Today concludes our Advent devotional. The devotional will automatically resume mid January with a series on praying the psalms.
Start with Posture of Silence and Solitude (2 minutes)
Read Scripture: Luke 2:21-40
On the eighth day, when it was time to circumcise the child, he was named Jesus, the name the angel had given him before he was conceived.
When the time came for the purification rites required by the Law of Moses, Joseph and Mary took him to Jerusalem to present him to the Lord (as it is written in the Law of the Lord, “Every firstborn male is to be consecrated to the Lord”), and to offer a sacrifice in keeping with what is said in the Law of the Lord: “a pair of doves or two young pigeons.”
Now there was a man in Jerusalem called Simeon, who was righteous and devout. He was waiting for the consolation of Israel, and the Holy Spirit was on him. It had been revealed to him by the Holy Spirit that he would not die before he had seen the Lord’s Messiah. Moved by the Spirit, he went into the temple courts. When the parents brought in the child Jesus to do for him what the custom of the Law required, Simeon took him in his arms and praised God, saying:
“Sovereign Lord, as you have promised,
you may now dismiss your servant in peace.
For my eyes have seen your salvation,
which you have prepared in the sight of all nations:
a light for revelation to the Gentiles,
and the glory of your people Israel.”
The child’s father and mother marveled at what was said about him. Then Simeon blessed them and said to Mary, his mother: “This child is destined to cause the falling and rising of many in Israel, and to be a sign that will be spoken against, so that the thoughts of many hearts will be revealed. And a sword will pierce your own soul too.”
There was also a prophet, Anna, the daughter of Penuel, of the tribe of Asher. She was very old; she had lived with her husband seven years after her marriage, and then was a widow until she was eighty-four. She never left the temple but worshiped night and day, fasting and praying. Coming up to them at that very moment, she gave thanks to God and spoke about the child to all who were looking forward to the redemption of Jerusalem.
When Joseph and Mary had done everything required by the Law of the Lord, they returned to Galilee to their own town of Nazareth. And the child grew and became strong; he was filled with wisdom, and the grace of God was on him.
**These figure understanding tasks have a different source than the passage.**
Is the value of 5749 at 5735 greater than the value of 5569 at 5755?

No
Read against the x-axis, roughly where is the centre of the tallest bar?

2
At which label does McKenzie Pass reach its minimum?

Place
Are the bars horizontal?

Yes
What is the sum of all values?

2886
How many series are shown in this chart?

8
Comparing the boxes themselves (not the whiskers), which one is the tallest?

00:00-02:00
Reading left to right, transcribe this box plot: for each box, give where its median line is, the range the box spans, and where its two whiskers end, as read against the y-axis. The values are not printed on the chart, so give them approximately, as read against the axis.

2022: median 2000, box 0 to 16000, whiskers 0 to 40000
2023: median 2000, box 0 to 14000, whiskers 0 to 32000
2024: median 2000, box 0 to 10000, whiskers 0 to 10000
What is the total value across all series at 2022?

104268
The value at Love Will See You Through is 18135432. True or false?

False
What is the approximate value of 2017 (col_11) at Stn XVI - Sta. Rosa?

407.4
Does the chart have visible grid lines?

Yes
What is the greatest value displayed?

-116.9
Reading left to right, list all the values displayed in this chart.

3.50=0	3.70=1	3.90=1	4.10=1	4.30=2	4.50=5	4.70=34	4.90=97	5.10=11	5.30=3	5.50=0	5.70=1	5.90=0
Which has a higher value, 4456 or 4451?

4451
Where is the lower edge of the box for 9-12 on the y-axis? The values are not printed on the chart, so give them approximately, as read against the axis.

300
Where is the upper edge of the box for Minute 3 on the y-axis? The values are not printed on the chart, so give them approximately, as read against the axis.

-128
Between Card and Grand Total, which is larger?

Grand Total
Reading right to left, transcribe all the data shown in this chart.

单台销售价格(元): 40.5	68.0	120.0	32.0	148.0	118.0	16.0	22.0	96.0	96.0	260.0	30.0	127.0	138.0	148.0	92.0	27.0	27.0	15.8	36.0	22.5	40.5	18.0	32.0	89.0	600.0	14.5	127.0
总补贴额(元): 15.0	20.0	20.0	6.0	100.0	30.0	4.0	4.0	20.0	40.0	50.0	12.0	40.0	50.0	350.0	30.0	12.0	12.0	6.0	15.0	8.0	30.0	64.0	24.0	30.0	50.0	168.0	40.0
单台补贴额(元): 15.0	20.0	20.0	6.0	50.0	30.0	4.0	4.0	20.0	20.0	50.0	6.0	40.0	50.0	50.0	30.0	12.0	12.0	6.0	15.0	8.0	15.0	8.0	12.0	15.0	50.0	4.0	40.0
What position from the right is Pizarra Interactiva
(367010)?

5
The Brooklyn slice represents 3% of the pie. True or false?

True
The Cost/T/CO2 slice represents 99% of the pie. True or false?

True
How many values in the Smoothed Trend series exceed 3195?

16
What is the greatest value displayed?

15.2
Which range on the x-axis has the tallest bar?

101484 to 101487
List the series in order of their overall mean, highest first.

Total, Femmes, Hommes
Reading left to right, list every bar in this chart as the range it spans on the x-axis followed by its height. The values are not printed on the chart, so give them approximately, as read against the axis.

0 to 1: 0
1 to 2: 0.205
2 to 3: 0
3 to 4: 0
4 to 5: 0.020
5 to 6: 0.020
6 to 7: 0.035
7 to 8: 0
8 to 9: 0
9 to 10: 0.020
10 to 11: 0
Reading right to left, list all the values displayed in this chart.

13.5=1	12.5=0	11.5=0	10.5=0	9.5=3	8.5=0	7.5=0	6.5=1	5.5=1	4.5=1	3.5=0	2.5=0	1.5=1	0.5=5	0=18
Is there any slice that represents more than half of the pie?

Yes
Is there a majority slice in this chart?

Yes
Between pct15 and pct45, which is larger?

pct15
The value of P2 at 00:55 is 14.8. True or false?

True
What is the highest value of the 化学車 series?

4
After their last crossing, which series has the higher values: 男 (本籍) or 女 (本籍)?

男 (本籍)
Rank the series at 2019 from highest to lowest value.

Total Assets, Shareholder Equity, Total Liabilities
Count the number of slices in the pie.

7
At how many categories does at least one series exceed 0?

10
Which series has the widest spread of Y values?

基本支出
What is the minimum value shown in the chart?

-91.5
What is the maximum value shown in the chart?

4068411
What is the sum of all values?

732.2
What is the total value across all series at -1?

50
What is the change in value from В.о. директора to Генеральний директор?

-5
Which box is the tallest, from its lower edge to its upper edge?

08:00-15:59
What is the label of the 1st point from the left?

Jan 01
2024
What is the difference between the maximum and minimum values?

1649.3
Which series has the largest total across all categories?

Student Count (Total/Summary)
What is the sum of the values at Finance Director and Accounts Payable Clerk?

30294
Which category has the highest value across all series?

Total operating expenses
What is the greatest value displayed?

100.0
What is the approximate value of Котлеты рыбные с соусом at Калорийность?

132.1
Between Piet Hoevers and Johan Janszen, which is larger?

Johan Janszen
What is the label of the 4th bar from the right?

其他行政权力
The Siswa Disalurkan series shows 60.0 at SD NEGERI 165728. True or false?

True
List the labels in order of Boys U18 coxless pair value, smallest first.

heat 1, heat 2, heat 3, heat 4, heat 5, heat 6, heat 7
Little is added to the story of Jesus from here on out. We hear about his parents looking for him in the temple but then there is a gap until he comes into his ministry in his early years. We know that a Jewish boy would be spending those years in study of the Pentateuch, the first five books of the Hebrew scriptures, until he reached his thirties to be a rabbi. Jesus also learned the trade of his father, Joseph.
We can be curious about what those years looked like for Jesus and his family as it became more clear what plans God had for them during his final years on earth. Yet the unknown was still very present. We are often uncomfortable with the unknown and don’t like not knowing what the future may hold. So we make plans, as we should, yet holding them loosely is not our strong suit.
Question to Ponder:
What plans for the coming year do you need to hold loosely?
God. You created us to plan our days with hope in mind. Yet, we know that you hold our futures in the palm of your hand. Help me to prayerfully make my plans while I, at the same time, loosen the grip on those things I hope for myself, knowing you have the far better plan for my life. Amen.